If you are dealing with informal document sets such as e-mails or
customer comments, then spell checking will prove even more beneficial.
-
To run
the Text Filter Node, right-click on the node and select
Run. When you have successfully run the Text Filter node,
click the
Results button in the
Run Status window.
-
Find
the
Terms window within the
Results window and click anywhere inside the
Terms window to make it the active window. Select the
#Docs column to sort terms by document frequency. Scroll down and notice
that terms that appear in fewer than 10 documents are dropped by the
Text Filter node. Terms in 10 or more documents might have been dropped
for other reasons.
-
Now find
and maximize the
Number of Documents by Weight window. This window shows a scatter plot of the terms with the number
of documents on the x-axis and term weight on the y-axis. In the image
below, notice that there is a row of points that all have a weight
of zero. These points represent the terms that were dropped from analysis.

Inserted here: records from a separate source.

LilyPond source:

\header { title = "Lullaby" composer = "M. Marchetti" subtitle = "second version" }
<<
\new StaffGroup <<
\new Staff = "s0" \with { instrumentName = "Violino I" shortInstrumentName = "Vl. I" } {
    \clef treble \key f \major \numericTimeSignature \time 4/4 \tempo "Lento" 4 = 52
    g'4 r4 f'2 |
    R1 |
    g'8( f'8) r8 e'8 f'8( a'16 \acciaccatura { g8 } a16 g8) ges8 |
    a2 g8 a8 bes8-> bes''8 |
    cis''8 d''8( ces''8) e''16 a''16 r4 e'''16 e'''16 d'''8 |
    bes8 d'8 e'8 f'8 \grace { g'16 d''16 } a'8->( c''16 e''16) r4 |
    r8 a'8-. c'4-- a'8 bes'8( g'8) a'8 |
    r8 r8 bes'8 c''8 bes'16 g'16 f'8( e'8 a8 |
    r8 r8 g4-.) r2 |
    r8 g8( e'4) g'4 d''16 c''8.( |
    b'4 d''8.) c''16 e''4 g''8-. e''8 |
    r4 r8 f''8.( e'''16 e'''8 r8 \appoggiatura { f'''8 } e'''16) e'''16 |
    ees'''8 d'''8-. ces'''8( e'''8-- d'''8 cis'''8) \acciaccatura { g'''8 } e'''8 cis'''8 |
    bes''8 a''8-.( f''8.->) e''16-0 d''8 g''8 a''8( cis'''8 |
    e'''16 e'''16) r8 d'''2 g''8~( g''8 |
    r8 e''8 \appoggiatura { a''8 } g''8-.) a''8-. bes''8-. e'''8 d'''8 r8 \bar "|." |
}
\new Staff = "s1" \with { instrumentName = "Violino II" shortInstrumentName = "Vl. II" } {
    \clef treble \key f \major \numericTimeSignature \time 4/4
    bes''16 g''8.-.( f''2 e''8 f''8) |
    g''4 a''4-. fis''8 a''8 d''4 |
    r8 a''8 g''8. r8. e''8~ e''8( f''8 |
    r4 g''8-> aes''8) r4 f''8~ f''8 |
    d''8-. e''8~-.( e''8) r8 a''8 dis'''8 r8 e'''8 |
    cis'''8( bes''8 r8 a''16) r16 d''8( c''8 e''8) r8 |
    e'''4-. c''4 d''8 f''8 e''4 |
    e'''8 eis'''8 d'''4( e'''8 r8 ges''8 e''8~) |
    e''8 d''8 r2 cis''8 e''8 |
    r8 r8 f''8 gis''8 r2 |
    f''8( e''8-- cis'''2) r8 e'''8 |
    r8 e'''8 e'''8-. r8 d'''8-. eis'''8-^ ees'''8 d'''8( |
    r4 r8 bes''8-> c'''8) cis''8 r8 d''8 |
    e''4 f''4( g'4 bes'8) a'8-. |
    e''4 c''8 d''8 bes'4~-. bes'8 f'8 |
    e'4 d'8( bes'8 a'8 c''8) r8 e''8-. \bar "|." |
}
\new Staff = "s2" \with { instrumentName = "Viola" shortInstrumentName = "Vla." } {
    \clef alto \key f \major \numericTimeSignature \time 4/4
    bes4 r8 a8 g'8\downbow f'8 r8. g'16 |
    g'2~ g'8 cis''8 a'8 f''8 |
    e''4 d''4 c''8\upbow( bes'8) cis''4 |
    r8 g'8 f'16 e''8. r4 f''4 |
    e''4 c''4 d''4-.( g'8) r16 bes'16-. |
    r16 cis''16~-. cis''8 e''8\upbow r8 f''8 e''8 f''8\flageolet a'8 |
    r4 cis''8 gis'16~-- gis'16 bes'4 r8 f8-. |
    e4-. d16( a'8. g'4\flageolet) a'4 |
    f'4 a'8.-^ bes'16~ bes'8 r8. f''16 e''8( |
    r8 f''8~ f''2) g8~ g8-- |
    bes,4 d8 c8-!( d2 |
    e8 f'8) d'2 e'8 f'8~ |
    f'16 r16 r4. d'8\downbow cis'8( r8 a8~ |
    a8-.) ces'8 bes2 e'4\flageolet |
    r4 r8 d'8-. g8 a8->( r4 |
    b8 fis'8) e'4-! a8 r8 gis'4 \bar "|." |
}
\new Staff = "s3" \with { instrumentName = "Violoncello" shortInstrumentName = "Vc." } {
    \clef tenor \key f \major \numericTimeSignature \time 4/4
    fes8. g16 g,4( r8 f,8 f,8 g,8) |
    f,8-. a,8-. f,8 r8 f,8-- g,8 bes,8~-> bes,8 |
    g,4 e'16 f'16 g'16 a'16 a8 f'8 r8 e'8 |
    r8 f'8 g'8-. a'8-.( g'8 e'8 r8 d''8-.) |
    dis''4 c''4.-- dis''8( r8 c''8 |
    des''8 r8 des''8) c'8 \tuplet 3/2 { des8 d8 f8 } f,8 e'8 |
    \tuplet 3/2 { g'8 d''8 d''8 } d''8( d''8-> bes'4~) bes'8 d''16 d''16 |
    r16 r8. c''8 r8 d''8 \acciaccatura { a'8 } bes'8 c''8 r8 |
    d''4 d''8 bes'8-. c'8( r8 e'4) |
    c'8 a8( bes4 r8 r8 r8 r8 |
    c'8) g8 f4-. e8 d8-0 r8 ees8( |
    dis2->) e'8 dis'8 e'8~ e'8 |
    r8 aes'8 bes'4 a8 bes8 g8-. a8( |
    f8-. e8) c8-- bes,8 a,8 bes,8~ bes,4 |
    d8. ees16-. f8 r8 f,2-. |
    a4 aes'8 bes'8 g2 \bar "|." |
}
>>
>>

When you hold the mouse over a point on the graph, a tooltip appears
that notes the term represented, the number of documents that it appears
in, and the assigned weight value.
Notice
that the point representing the term
datum appears separated from the rest of the points. Because the term
datum appears significantly more often than any other
term, you will drop this term from analysis in the following steps.
There are six more terms that appear separated from the rest of the
terms. These terms are
system,
software,
paper,
application,
user, and
information. You might choose to drop these terms from
your analysis; but if you do, then you will get different results
from those presented in the next chapter.
-
Close
the Results window.
-
Now find
the
Results section of the Train properties
and click the ellipsis button next to the
Spell-Checking
Results property. The
EMWS.TextFilter_spellDS window lists the misspelled terms, and their assigned parent term,
that were detected by the spell checker. Other information, such as
the term role, term number, and number of documents, is also displayed
in this window.
-
Select
the Text Filter node, and then click the ellipsis for the
Filter Viewer property to open the Interactive Filter
Viewer. In the Interactive Filter Viewer, you can refine the parsed
and filtered data that exists after the Text Filter node has run.
The refinement is achieved by filtering documents based on the results
of a search expression or modifying the keep or synonym status of
a term. The following image shows the Terms table of the Interactive
Filter Viewer.
-
For this
example, you are going to exclude the single term
datum because it occurs more than twice as often as the next frequent
word. This will give you more relevant topics when you run the
Text Topic
node .
To exclude
the term
datum from the analysis, click the
check box in the
KEEP column of the Terms
window. The check box should be unchecked as in the diagram below.
-
Close
the Interactive Filter Viewer. When you do this, the
Save window will ask you to save your changes. Make sure that you click
Yes or you will have to redo steps 10 and 11.